::: Records supplied :::

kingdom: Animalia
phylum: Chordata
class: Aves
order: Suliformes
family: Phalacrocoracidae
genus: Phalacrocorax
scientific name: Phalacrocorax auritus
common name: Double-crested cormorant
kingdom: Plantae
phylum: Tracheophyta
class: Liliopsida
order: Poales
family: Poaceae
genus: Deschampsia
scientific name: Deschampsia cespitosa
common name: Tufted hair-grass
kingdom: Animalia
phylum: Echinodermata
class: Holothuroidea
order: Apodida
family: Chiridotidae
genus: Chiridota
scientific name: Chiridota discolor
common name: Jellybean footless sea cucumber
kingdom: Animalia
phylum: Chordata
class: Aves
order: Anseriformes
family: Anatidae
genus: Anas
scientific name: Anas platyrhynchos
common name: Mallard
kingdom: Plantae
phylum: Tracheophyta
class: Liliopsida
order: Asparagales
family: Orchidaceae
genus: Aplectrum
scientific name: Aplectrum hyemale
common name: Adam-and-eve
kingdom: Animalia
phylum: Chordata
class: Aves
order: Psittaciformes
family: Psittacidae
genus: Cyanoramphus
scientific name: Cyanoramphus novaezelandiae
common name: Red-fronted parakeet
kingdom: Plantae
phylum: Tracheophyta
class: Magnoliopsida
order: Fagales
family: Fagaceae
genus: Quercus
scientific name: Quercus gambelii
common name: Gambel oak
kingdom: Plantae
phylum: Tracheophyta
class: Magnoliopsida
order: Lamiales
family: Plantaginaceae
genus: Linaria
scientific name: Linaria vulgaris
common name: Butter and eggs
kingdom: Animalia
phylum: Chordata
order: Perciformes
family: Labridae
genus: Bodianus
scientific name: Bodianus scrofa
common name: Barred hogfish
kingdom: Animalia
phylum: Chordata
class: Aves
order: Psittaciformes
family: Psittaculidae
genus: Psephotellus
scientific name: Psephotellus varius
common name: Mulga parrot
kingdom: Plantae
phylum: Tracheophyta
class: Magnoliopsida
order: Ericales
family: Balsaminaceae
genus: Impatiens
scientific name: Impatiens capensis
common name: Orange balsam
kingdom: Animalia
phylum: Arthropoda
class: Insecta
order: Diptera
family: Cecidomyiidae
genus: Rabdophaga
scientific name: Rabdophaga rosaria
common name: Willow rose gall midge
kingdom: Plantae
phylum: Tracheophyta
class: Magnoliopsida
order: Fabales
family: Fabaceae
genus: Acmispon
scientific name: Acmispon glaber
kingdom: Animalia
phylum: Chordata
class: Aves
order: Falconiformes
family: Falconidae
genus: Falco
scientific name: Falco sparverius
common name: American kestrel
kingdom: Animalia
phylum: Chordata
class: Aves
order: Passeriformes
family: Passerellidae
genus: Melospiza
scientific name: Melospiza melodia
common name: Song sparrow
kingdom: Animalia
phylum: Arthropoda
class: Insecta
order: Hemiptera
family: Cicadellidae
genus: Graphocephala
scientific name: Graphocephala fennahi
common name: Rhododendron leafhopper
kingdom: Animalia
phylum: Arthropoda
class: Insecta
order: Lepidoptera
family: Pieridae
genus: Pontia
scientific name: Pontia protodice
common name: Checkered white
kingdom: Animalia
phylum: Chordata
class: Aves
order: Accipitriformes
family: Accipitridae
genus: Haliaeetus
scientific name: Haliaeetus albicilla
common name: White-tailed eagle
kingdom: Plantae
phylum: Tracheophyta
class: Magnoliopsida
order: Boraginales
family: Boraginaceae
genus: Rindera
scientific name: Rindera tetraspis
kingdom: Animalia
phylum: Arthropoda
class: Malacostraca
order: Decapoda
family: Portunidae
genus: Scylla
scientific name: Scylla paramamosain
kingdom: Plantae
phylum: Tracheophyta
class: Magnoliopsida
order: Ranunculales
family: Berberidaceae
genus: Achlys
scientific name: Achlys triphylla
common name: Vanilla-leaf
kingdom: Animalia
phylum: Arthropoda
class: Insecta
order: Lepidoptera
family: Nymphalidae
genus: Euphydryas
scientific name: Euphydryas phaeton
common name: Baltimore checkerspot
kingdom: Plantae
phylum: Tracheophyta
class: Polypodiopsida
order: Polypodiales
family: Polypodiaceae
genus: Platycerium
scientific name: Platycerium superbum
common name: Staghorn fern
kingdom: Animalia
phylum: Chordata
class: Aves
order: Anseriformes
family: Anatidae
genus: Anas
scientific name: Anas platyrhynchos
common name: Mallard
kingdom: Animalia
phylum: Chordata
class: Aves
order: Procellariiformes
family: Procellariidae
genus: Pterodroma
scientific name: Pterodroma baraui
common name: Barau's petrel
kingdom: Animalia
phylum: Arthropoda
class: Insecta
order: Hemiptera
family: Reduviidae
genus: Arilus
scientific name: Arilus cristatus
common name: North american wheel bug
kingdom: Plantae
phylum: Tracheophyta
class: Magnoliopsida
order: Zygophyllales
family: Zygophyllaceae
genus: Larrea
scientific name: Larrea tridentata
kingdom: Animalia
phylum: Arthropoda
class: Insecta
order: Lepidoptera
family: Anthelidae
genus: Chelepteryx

:::

Rewrite the records as a Markdown table with the columns "Row" and "Line," starting at the line that contains "common name: Vanilla-leaf" and ending at the line that contains "family: Polypodiaceae". Number each line in order and leave out any blank lines.

Solution:
| Row | Line |
|---|---|
| 1 | common name: Vanilla-leaf |
| 2 | kingdom: Animalia |
| 3 | phylum: Arthropoda |
| 4 | class: Insecta |
| 5 | order: Lepidoptera |
| 6 | family: Nymphalidae |
| 7 | genus: Euphydryas |
| 8 | scientific name: Euphydryas phaeton |
| 9 | common name: Baltimore checkerspot |
| 10 | kingdom: Plantae |
| 11 | phylum: Tracheophyta |
| 12 | class: Polypodiopsida |
| 13 | order: Polypodiales |
| 14 | family: Polypodiaceae |